Shot over a three-year period, the film follows Madison, a young trans woman as she navigates coming out, dating, and the health care system. As with all of her works, Gallus stays out of the way, letting Madison narrate her own story, which she does with incredible grace, wit and intelligence.
While her family plays a critical role in her journey, the most prominent figure is her octogenarian grandmother, a former party girl who’s happy to instruct Madison on all things feminine. Transition narratives often involve a lot of pain and Girl Inside has its share of both the emotional and physical wounds. But for all the challenges it shows, it also offers up a surprising amount of hope and joy.
Rebels On Pointe
Bobbi Jo Hart/YouTube
Ballet is a highly gendered art form. Men and women perform different roles, wear different costumes and, most significantly, sport different shoes. It’s also been, historically at least, a highly homophobic field. As any boy with feminine tendencies who’s attended ballet school will tell you, the pressure to butch up in the studio can exceed that of the schoolyard.

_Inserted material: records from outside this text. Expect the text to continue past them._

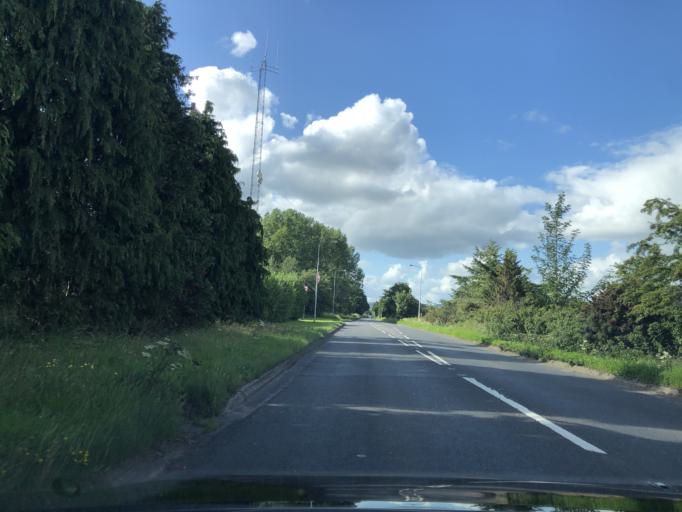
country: GB
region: Northern Ireland
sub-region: Ards District
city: Comber
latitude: 54.5527
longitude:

All of that is precisely what makes Les Ballets Trockadero de Monte Carlo unique. The Trocks, as they’re known, are an all-male, all-gay company that’s been flaunting convention and pushing buttons since 1974, often with comedic effect.
Bobbi Jo Hart’s doc takes us behind the scenes to find the soul of the company; a group that is sometimes been marginalized by their families, ignored by the mainstream dance world and, during the height of the AIDS crisis, lost half of its members. Combining candid interviews, dressing room antics, and a healthy dose of romance, Rebels’ unlikely moral is that the sometimes the best remedy for pain is laughter.
Susanne Bartsch: On Top
HotDocsFest/YouTube
Susanne Bartsch is, for all intents and purposes, straight. But the Swiss-born fashion-purveyor-turned-club-promoter, has been one of New York gay culture’s most important figures for more than three decades. Her legendary events gave space for budding stars like RuPaul and Klaus Nomi, along with queens from Harlem, gender queers from New Jersey and straight partygoers who just didn’t fit in anywhere else.
Directorial duo Anthony and Alex’s debut feature traces Bartsch’s life over a 30-year period, both in and out of the club. The film details her off and on relationship with personal trainer David Barton and her work as an HIV/AIDS activist at the height of the epidemic.
We see how she executes her uncompromising vision and why it’s all so important to her. Inventing uniquely queer spaces isn’t just about people meeting up to get wasted; her raison d’être is to provide a way for freaks to come together, be themselves and dance the night away — and there’s nothing more inherently queer than creating a place where everyone can belong.
The Lives of Thérèse (Les Vies de Thérèse )
French director Sébastien Lifshitz has a thing for rule breakers. The 2012 documentary Les Invisibles asked elderly gays and lesbians to share stories of their roles in queer liberation. Bambi (2013) looked at an Algerian-born trans woman who became a famous showgirl in 1950s Paris. His current offering aims to present the life of one very particular shit disturber — radical feminist and queer activist Thérèse Clerc.
But the impetus for the film isn’t simply Clerc’s remarkable life — it’s also her impending death. Diagnosed with a terminal illness in 2015, she reached out to Lifshitz (having met him when she was part of Les Invisibles) with a request: “Film me while I die.”
Composed of interviews with Clerc and her four adult children, along with archival footage and photographs, The Lives of Thérèse charts her journey from 1950s housewife to outspoken activist. A portrait of a remarkable individual who remains insistent to the end about how unremarkable she is, it’s a deeply moving film as rich in wisdom as it is devoid of sentimentality.